[Written exercise A] According to the startup post, how many months of runway does the startup have?
[Written exercise B] Decide whether each statement agrees with the startup post, answering yes or no and quoting the words that settle it: (i) The writer is currently the only engineer. (ii) The KPIs being pursued are retention and revenue. (iii) The team aims to launch three experiments per week.
[Written exercise C] Transcribe the startup post from "1. We’re aiming" up to and including "tops. He's 25.".

How A Senior Engineer Can Grow Their Career

Senior engineers have proven themselves to be extremely capable at shipping high-quality, complex software efficiently. This collection breaks down how they operate and how you can get to this level too.

Dealing with Confusing Feedback from my CTO in a pre-seed stage startup

Senior Software Engineer at Pre-Seed Startup profile pic
Senior Software Engineer at Pre-Seed Startup

Hey all, I’ve been working at a pre-seed startup for the last two months and I think I haven’t “clicked” with the CTO yet (I’m the only engineer right now). To give you some context

  1. We’re aiming to launch two experiments per week so they are more MVPs rather than complete features (I’m ok with cutting corners and making things “not the right way”)
  2. Each experiment I’m launching sends data to Mixpanel so we can know if it “moves the needle” or not. These experiments are aligned with our KPIs (see #5)
  3. My CTO who happens to be the co-founder has little experience working in tech, I assume 1.5 years tops. He's 25.
  4. We're trying to find Product Market Fit
  5. The KPI we're after are: Retention and Revenue
  6. I've received praise from CTO and CEO about the work that I've done, and I'm extremely transparent with everything I do: Share status in Slack, and Linear, I record Looms, share screenshots, etc.
  7. We have 18 months of runway.

[Stored items]

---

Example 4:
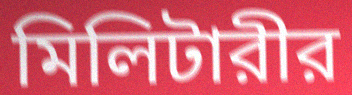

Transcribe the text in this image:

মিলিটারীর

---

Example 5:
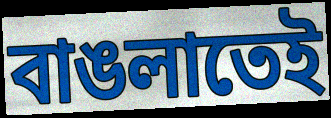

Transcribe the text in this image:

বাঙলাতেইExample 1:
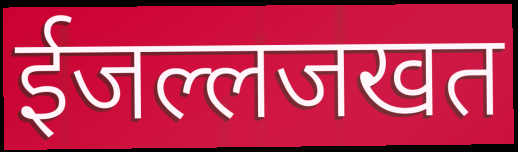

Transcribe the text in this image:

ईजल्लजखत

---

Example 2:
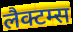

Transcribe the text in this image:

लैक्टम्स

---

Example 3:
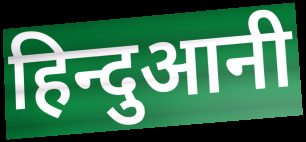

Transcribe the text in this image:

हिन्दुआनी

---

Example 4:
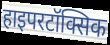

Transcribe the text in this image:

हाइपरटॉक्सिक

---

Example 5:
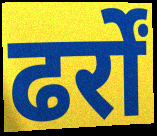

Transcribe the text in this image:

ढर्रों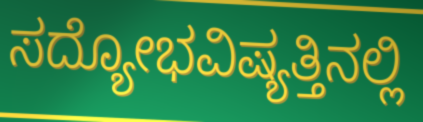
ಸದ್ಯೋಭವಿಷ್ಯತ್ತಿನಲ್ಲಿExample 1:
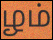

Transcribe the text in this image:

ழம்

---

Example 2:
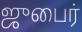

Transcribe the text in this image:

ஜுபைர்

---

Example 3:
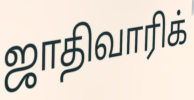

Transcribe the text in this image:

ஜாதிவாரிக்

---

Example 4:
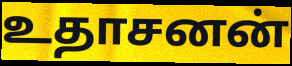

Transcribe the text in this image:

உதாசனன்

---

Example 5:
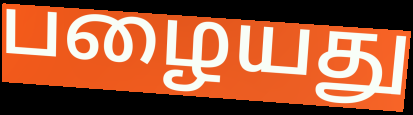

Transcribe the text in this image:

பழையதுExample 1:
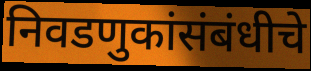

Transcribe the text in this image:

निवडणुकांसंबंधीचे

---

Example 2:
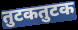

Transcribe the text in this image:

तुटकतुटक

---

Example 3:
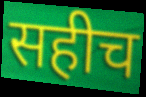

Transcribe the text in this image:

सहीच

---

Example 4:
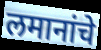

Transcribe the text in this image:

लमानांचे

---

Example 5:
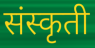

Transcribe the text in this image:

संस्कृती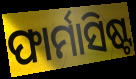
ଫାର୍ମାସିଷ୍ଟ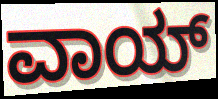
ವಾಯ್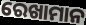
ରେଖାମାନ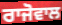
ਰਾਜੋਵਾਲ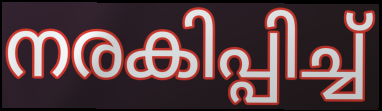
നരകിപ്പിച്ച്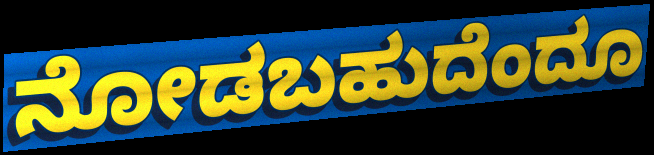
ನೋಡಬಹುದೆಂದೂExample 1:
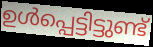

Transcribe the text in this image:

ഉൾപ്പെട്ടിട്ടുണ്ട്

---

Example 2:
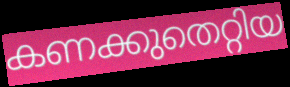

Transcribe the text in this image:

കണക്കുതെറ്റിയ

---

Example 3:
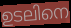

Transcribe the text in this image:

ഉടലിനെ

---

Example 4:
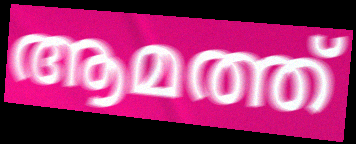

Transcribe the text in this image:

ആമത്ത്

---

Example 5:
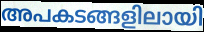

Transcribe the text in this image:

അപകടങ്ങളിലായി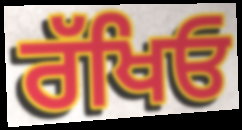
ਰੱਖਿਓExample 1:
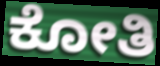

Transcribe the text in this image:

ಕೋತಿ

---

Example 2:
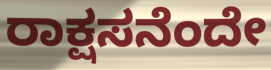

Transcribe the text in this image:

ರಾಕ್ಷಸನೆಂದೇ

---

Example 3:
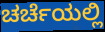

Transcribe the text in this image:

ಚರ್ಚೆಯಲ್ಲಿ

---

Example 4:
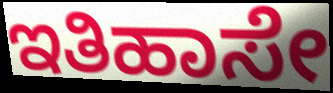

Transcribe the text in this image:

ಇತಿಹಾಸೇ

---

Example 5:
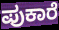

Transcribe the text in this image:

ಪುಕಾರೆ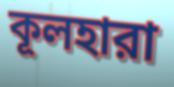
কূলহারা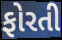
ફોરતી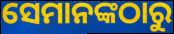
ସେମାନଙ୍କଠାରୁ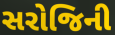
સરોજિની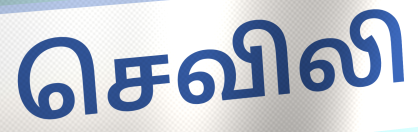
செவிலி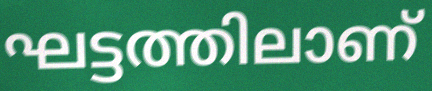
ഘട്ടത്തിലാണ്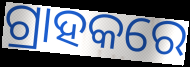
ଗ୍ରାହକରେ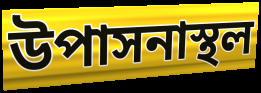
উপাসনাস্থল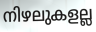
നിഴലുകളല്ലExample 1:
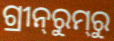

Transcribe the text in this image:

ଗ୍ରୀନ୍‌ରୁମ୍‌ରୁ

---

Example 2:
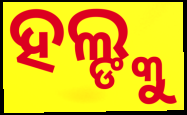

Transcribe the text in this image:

[Full solution A] 18 months.

[Full solution B]
(i) Yes: "I’m the only engineer right now"
(ii) Yes: "The KPI we're after are: Retention and Revenue"
(iii) No: "We’re aiming to launch two experiments per week"

[Full solution C]
1. We’re aiming to launch two experiments per week so they are more MVPs rather than complete features (I’m ok with cutting corners and making things “not the right way”)
  2. Each experiment I’m launching sends data to Mixpanel so we can know if it “moves the needle” or not. These experiments are aligned with our KPIs (see #5)
  3. My CTO who happens to be the co-founder has little experience working in tech, I assume 1.5 years tops. He's 25.